Akeroyd Collection
Works
Diego Marcon, TINPO, 2006






TINPO (2006) is a short video work, lasting under two minutes, constructed from grainy, low-resolution footage of a domestic family setting. The scene appears immediately unstable. Rapid jump cuts, visual glitches, and distorted audio fragment the action, producing a sense of chaos that resists narrative clarity. At the centre of the video is a young boy who brandishes a gun, pointing it repeatedly at different members of his family. The reactions around him vary; an elderly woman continues eating while the gun is aimed at her head, seemingly indifferent, while others respond with irritation, frustration, or attempts to restrain him. Another boy, possibly an older sibling, appears to physically challenge him, adding to the volatile atmosphere.
What remains deliberately unclear is the seriousness of the threat. The gun initially reads as a toy, yet the aggressive gestures, rapid editing, and visual distortion render it increasingly ominous. Marcon’s postproduction decisions actively obscure contextual cues, making it impossible to determine the real power dynamics at play. Meaning is destabilised not through the events themselves, but through the way the media is treated. Compression artefacts, glitches, and abrupt cuts fracture time and intention, pushing the viewer into a state of anxious interpretation. The video recalls amateur footage circulating online reminiscent of lost media archives, internet mysteries, or found horror clips that seem to precede unthinkable violence. Yet TINPO never fully commits to catastrophe. When the boy pulls the trigger on the elderly woman, nothing happens. He then turns the gun on himself, pulling the trigger again with no effect. The tension collapses, only to be reconfigured in the final moment when the footage cuts to the boy facing the camera, gun gone, grabbing his crotch in a crude display of masculinity that feels unsettling given his age.

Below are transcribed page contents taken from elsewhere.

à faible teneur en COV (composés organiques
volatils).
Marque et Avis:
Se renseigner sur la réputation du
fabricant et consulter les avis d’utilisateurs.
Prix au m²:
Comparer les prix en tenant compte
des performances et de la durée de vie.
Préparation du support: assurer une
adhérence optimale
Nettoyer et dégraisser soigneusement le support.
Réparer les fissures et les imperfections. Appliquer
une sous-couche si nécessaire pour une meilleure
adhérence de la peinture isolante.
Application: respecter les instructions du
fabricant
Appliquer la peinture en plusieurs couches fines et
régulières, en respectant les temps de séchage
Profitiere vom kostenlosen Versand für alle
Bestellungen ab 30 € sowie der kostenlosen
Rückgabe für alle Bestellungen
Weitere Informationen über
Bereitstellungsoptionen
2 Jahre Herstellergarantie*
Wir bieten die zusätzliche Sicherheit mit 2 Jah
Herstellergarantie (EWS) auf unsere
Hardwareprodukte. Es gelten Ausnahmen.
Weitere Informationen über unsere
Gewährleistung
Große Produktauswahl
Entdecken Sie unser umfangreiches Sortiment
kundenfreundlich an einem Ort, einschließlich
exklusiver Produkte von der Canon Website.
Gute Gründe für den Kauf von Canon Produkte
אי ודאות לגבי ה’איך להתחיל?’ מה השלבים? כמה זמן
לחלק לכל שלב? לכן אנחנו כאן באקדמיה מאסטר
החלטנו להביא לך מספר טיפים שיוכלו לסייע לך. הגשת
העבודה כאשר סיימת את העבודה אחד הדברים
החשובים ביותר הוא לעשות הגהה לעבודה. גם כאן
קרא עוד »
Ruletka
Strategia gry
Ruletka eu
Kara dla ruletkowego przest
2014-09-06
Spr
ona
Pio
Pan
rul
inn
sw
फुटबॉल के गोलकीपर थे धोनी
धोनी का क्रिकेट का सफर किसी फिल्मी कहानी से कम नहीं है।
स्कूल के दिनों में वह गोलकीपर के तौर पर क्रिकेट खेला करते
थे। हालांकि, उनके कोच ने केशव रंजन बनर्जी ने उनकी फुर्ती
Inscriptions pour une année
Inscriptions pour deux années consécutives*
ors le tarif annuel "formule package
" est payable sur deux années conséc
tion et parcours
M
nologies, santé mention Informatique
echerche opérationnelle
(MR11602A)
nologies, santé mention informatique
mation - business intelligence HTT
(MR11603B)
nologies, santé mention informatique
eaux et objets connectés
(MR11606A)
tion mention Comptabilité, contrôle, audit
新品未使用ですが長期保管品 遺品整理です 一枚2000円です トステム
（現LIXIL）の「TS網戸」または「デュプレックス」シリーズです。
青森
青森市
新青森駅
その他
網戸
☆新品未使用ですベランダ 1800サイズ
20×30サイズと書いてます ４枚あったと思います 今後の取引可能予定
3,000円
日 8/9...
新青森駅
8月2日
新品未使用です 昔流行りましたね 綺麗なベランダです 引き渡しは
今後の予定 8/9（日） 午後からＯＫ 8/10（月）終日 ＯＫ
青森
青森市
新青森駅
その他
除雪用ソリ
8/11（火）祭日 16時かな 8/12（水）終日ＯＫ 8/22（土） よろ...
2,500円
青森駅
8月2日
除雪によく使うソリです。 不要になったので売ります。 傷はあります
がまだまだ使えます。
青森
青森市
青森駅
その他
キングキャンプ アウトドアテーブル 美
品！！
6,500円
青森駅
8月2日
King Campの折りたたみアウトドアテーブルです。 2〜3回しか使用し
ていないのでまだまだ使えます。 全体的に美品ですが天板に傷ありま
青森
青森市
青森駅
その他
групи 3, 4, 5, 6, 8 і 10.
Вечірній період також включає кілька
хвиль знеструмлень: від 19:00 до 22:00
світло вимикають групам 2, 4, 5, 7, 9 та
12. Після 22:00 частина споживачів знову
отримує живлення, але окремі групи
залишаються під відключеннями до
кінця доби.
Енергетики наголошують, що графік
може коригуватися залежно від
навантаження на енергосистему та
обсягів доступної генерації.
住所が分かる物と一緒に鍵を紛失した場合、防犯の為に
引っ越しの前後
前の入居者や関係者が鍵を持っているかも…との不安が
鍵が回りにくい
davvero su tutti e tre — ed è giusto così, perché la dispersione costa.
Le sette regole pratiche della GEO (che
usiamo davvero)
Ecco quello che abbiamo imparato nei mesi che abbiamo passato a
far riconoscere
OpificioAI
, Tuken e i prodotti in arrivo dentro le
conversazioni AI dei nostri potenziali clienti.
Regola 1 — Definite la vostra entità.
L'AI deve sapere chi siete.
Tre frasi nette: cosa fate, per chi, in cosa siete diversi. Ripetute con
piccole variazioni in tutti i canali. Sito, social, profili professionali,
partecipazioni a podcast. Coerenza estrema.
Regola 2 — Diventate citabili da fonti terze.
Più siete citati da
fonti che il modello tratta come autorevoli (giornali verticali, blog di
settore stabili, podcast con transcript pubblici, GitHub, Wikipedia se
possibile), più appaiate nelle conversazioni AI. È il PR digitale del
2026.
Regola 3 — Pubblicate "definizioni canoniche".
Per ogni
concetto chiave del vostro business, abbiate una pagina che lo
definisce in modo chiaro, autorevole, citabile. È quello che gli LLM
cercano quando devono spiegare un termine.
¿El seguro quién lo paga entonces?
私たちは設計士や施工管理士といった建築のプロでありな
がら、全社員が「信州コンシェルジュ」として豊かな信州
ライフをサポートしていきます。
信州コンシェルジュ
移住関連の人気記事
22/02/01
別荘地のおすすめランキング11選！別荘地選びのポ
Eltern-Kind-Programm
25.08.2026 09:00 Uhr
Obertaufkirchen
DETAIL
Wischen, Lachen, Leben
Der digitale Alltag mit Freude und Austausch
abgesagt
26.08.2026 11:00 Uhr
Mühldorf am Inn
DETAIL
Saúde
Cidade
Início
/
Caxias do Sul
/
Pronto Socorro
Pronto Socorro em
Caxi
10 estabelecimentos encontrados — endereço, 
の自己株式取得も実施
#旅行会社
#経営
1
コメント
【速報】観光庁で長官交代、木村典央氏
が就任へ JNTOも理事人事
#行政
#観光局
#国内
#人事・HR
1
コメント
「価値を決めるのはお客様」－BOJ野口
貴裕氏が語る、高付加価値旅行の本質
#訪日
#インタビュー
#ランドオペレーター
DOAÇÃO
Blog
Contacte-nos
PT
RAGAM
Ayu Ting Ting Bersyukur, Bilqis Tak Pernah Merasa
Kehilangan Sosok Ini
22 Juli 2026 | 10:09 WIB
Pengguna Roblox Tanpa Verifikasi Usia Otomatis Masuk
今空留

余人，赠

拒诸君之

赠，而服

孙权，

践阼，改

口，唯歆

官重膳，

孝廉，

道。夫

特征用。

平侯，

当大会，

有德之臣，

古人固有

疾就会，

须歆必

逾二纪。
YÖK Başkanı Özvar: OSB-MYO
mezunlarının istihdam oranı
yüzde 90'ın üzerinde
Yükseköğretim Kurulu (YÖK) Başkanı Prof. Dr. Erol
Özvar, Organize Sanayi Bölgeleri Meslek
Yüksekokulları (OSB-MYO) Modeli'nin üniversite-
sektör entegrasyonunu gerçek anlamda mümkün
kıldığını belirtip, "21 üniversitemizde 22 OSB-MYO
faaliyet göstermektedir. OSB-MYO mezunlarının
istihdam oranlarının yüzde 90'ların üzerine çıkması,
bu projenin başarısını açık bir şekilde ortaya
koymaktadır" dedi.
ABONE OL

This closing gesture reframes the work as a meditation on the early performance of aggression and power, suggesting a troubling conflation of violence and masculinity understood through media itself. Rather than offering moral resolution, TINPO leaves the viewer suspended within affect. Feelings of unease, anticipation, and confusion foreground how editing, distortion, and circulation shape our emotional response more forcefully than the events depicted.